### Written task
Which lines in the data below contain the word "highest"? Pick out each such line and copy it in full, treating uppercase and lowercase as different.
━━━ Data ━━━
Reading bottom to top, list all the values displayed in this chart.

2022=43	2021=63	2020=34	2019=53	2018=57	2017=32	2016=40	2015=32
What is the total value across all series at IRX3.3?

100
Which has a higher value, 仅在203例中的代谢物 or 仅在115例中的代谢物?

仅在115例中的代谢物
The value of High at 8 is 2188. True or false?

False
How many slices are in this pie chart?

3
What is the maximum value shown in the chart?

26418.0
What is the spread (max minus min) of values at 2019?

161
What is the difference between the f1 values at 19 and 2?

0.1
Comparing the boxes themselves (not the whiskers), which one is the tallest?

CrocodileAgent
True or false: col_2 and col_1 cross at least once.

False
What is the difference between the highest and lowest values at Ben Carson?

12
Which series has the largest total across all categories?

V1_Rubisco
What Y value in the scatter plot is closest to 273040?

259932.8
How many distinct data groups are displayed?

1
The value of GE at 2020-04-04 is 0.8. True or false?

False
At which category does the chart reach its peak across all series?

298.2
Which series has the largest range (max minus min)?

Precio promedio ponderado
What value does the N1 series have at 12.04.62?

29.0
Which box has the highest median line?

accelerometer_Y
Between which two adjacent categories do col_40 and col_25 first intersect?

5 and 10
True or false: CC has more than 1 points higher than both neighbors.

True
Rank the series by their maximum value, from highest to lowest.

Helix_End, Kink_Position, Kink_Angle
━━━
### Task answer
What is the difference between the highest and lowest values at Ben Carson?
Which box has the highest median line?
Rank the series by their maximum value, from highest to lowest.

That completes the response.